2 The good guys make some questionable choices
The best heroes aren’t perfect and the rag-tag team of good guys on The Magicians are far, far, far from perfect. It’s not just general personality flaws and dynamics that make them less than pristine, though. The gang also just straight up makes some really questionable decisions. Alice trying to un-niffin her brother is only the tip of the iceberg. Stealing spells, trying to summon a god and insulting the keeper of a magical river are just a few of the less than great choices the heroes made. These bad choices have significant consequences that don’t always work out for the gang but those bad choices drive the story and, frankly, it’s kind of nice to watch the folks with the immense power screw up and all the power they have be of little help. It keeps you guessing as to whether or not they’re going to ultimately prevail, and can’t we all identify with that?

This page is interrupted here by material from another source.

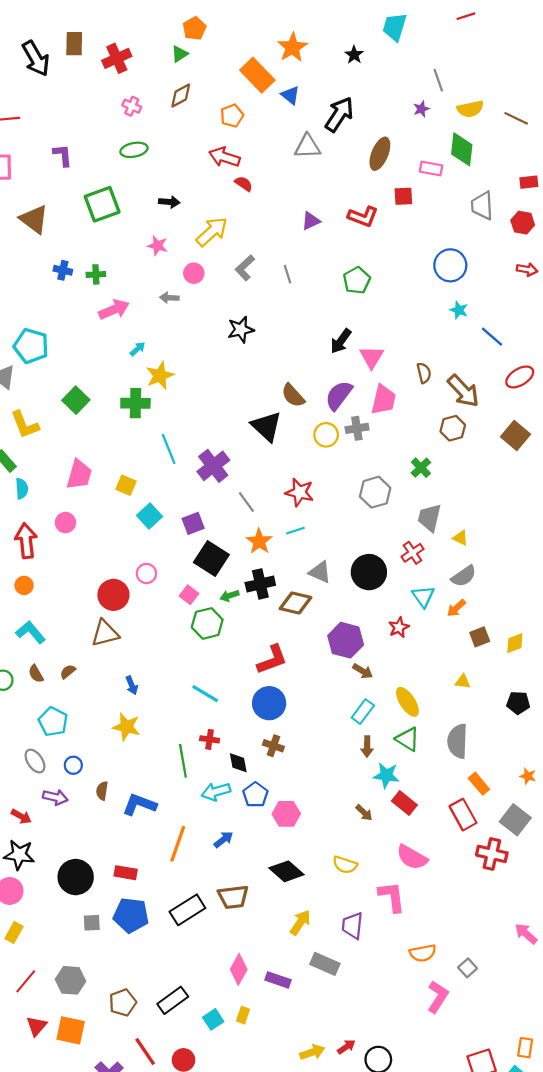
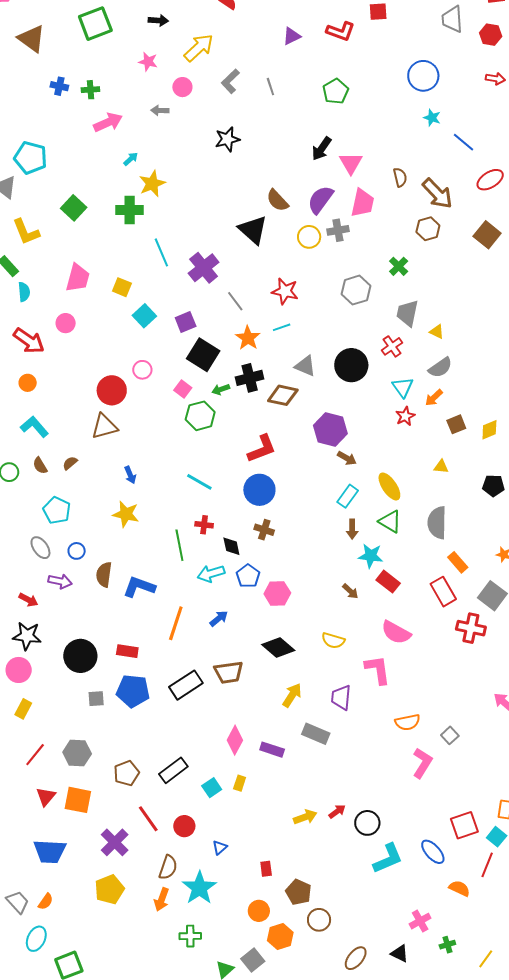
red arrow: (26, 541) -> (29, 341), turned 132
red star: (399, 627) -> (405, 416), moved
brown semicircle: (102, 791) -> (104, 574), size x1.4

1 It's actually inspired by 'Harry Potter'
Yes, The Magicians is the grown up Harry Potter we never knew we needed. There are a lot of interesting similarities to Harry’s world, and that’s actually by design. Lev Grossman, author of the book series the show is based on, was deeply inspired by the Harry Potter series. Taking that inspiration, Grossman deconstructed a lot of the mythos of the Harry Potter universe to create The Magicians and a world that asks what if. What if Harry didn’t get into magic school until he was older? What if Hermione hadn’t made it to Hogwarts at all? Quentin's and Julia’s stories are sort of a tangent on those questions, which makes the similarities between the stories strong, but also gives all the Potter fans out there a familiar but entirely new magical world to explore.